54- 01/10/2022 Face à la protestation grandissante des britanniques contre l’augmentation de plus de 80% du prix de l’énergie – faisant grimper l’addition à 3 549 £ (4 076  €) en moyenne par an et par foyer au lieu de 1 971 £ (2 264 €) en 2021, la première ministre Liz Truss a annoncé le gel des factures d’énergie à hauteur de 2 500 £ (2 871 €) et ce,  3 jours seulement après son élection. Une « largesse » historique, presque contre nature pour un gouvernement conservateur – mesure au demeurant un rien forcée. En effet, depuis le mois de juin des mouvements citoyens incitent à une désobéissance massive : ne plus payer leurs notes de gaz, de fuel ou d’électricité à partir du 1er octobre 2022 ! Dans un Royaume Uni fragilisé économiquement, politiquement et socialement, la grève massive du paiement se propage. Cette action de groupe inhabituelle exprime à la fois l’angoisse des citoyens face une inflation incontrôlée et leur capacité à faire pression collectivement sur le gouvernement britannique. Le vent de colère sociale qui souffle outre-manche vient de loin. Gareth Dale, enseignant en sciences politiques à l’Université de Brunel analyse l’origine de sa formation…

Comment expliquez-vous l’été de grèves que vient de vivre la Grande-Bretagne ?

Gareth Dale : La colère individuelle ne se transforme pas spontanément en mouvement social. Pour expliquer la recrudescence des mouvements sociaux en cet été, nous devons prendre en compte une conjonction de circonstances particulières, non seulement l’exaspération générale mais aussi les tensions très fortes sur le marché du travail dans certains secteurs.

Objectif: Selon le texte support sur la contestation sociale au Royaume-Uni, à quel montant la première ministre Liz Truss a-t-elle annoncé le gel des factures d'énergie ?

Données fournies:

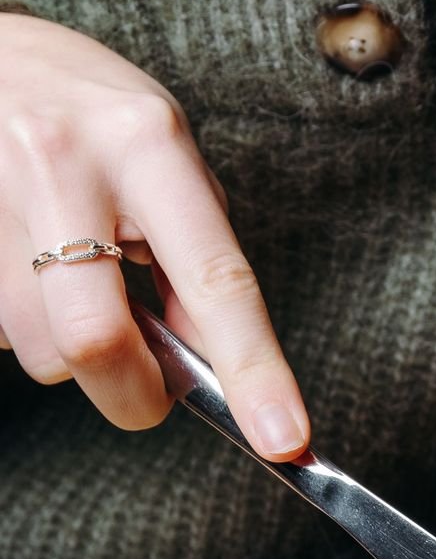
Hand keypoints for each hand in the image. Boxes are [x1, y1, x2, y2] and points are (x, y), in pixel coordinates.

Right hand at [0, 13, 308, 457]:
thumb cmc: (96, 118)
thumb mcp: (168, 163)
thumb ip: (195, 262)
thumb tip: (215, 369)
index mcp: (147, 144)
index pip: (215, 278)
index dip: (254, 369)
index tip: (285, 440)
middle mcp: (63, 162)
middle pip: (94, 339)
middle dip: (130, 392)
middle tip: (148, 392)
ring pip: (35, 347)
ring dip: (64, 347)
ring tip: (67, 278)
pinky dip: (20, 322)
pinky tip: (23, 266)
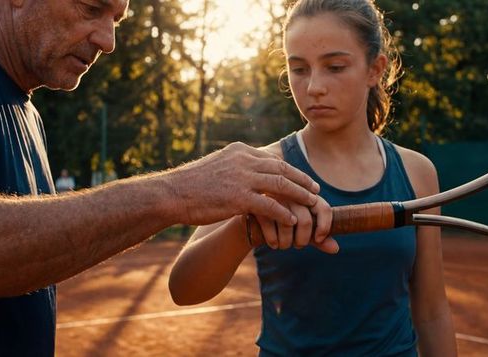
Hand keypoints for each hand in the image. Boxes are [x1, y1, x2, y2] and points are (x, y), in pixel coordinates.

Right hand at [169, 142, 319, 225]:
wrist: (172, 193)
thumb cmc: (192, 184)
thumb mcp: (217, 165)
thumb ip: (236, 166)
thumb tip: (248, 170)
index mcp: (239, 151)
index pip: (272, 159)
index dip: (290, 170)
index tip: (301, 178)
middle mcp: (243, 160)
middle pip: (281, 169)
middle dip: (301, 179)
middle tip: (316, 189)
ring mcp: (241, 179)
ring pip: (280, 184)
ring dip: (299, 194)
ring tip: (312, 203)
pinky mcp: (238, 198)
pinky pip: (269, 205)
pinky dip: (283, 213)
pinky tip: (292, 220)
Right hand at [251, 196, 338, 253]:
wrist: (254, 220)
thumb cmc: (283, 225)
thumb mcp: (302, 231)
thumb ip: (319, 239)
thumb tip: (335, 249)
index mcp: (307, 196)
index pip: (324, 209)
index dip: (325, 227)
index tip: (319, 239)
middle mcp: (293, 193)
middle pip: (306, 221)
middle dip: (302, 240)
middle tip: (297, 245)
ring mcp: (275, 197)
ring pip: (288, 226)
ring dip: (286, 243)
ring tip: (283, 245)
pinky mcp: (259, 205)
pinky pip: (271, 228)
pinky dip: (274, 241)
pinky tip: (273, 243)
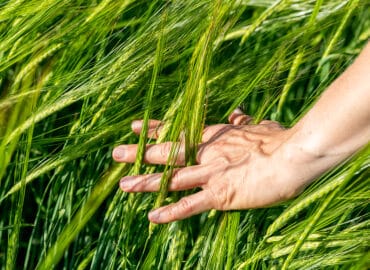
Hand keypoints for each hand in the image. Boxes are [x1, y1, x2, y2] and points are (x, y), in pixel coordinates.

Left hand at [112, 109, 311, 222]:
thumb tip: (237, 113)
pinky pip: (191, 205)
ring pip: (173, 178)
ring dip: (147, 182)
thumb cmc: (280, 140)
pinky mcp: (221, 194)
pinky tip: (153, 216)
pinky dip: (171, 211)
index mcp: (215, 138)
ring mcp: (212, 174)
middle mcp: (207, 154)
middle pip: (168, 153)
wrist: (295, 154)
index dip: (157, 130)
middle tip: (117, 154)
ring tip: (123, 185)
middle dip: (141, 154)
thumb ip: (244, 123)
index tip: (138, 127)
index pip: (179, 132)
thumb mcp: (258, 127)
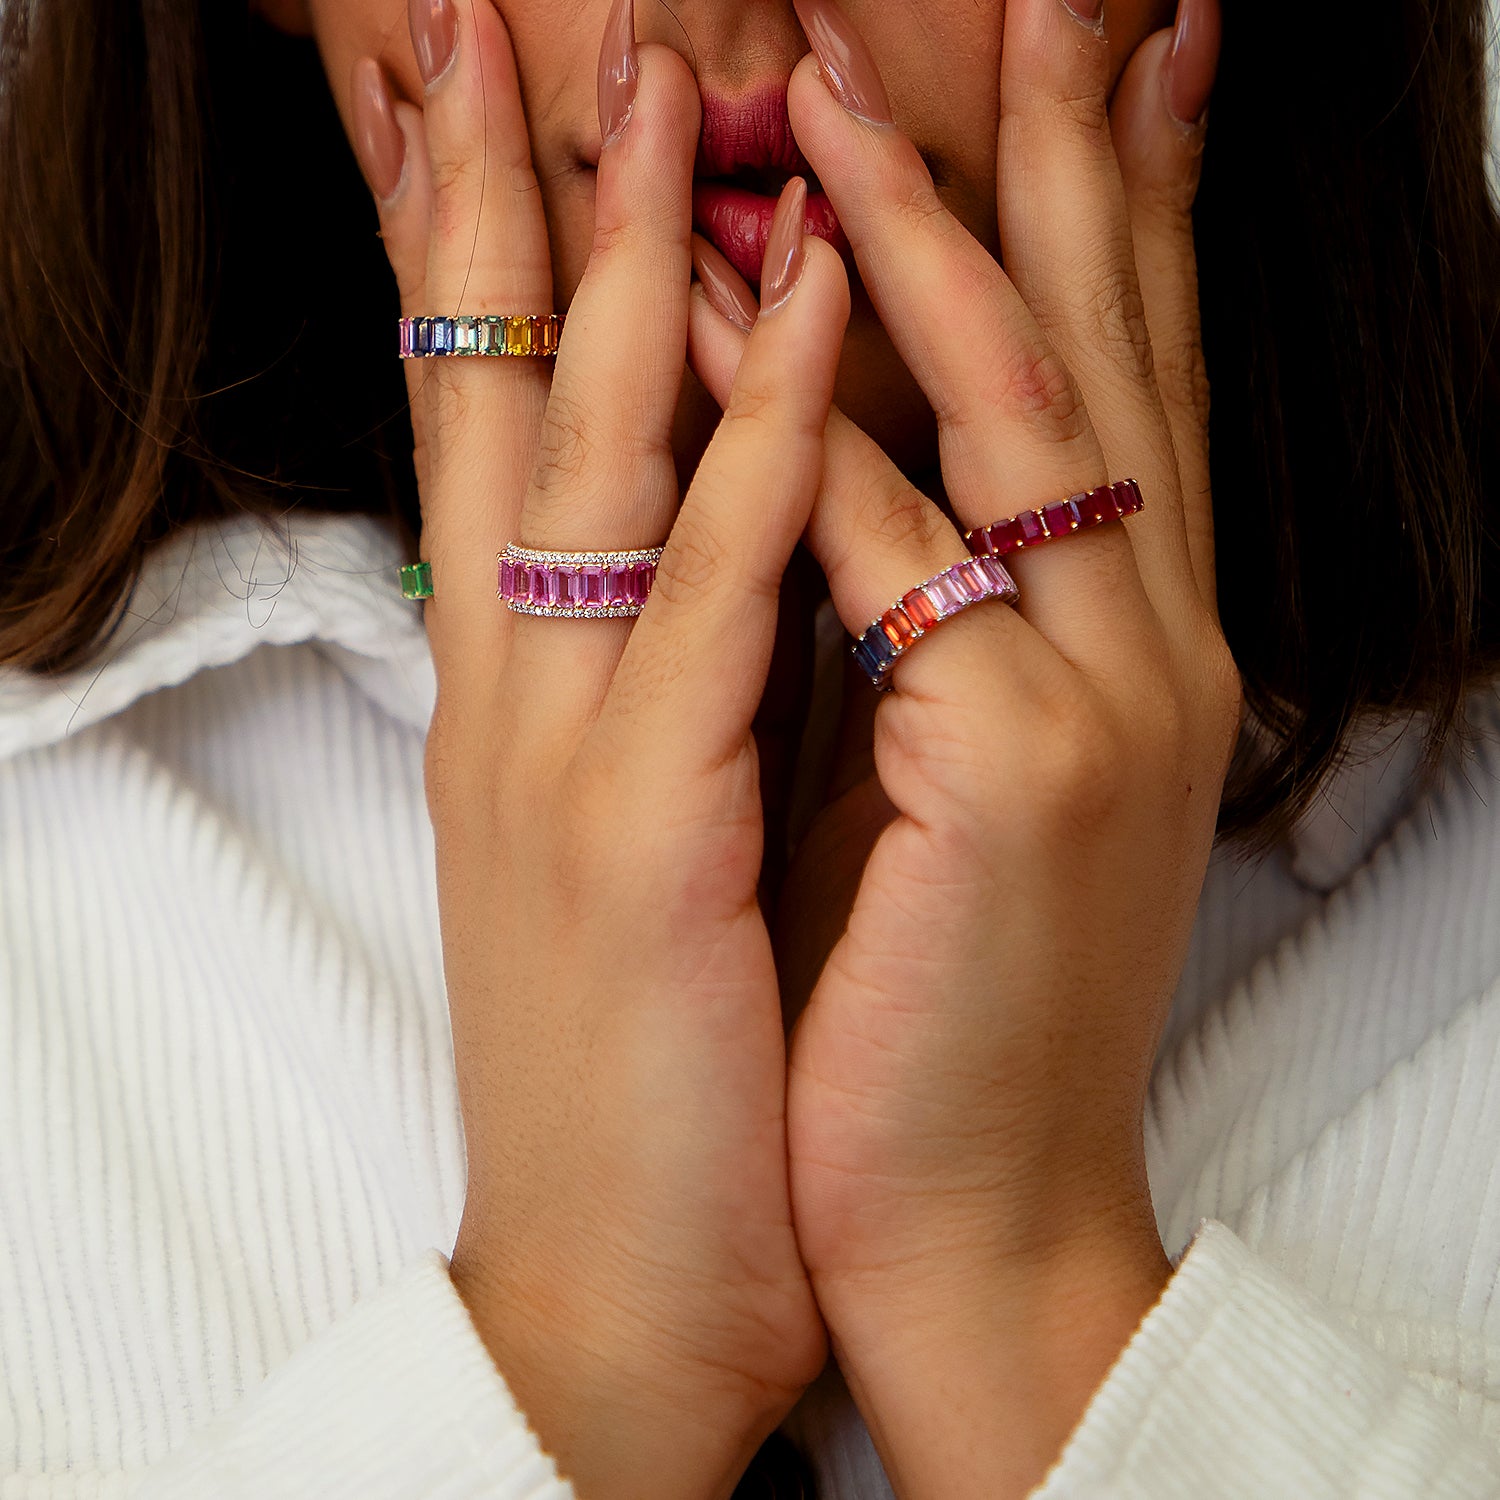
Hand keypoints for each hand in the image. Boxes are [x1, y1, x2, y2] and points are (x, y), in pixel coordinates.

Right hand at [352, 3, 849, 1494]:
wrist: (623, 1277)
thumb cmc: (656, 1063)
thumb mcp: (638, 845)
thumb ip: (657, 692)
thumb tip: (719, 562)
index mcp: (526, 704)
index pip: (494, 435)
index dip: (484, 269)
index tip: (501, 122)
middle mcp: (518, 699)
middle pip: (502, 399)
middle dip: (509, 197)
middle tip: (519, 24)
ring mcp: (562, 756)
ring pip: (593, 452)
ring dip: (628, 255)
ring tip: (664, 80)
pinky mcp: (635, 835)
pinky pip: (706, 594)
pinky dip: (751, 436)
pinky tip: (793, 298)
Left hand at [689, 0, 1232, 1493]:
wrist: (955, 1216)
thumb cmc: (921, 998)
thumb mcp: (937, 780)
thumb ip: (921, 622)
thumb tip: (849, 472)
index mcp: (1118, 658)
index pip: (1114, 392)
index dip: (1105, 219)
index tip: (1082, 70)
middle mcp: (1143, 658)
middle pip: (1096, 354)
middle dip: (1053, 158)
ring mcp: (1101, 714)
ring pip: (1015, 417)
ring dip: (920, 236)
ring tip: (826, 84)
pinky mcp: (1021, 787)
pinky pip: (906, 564)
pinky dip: (824, 439)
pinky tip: (761, 313)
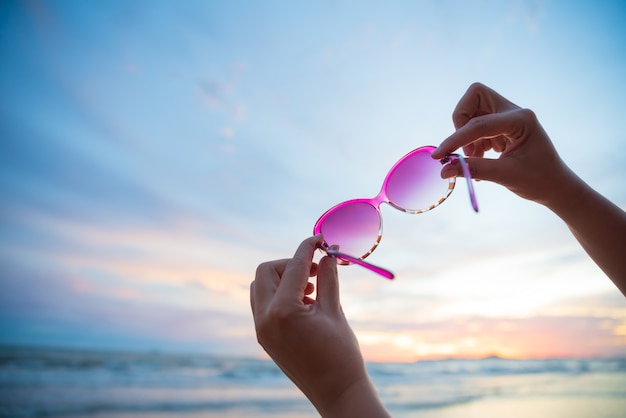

Réponse: 2 500 £ (2 871 €).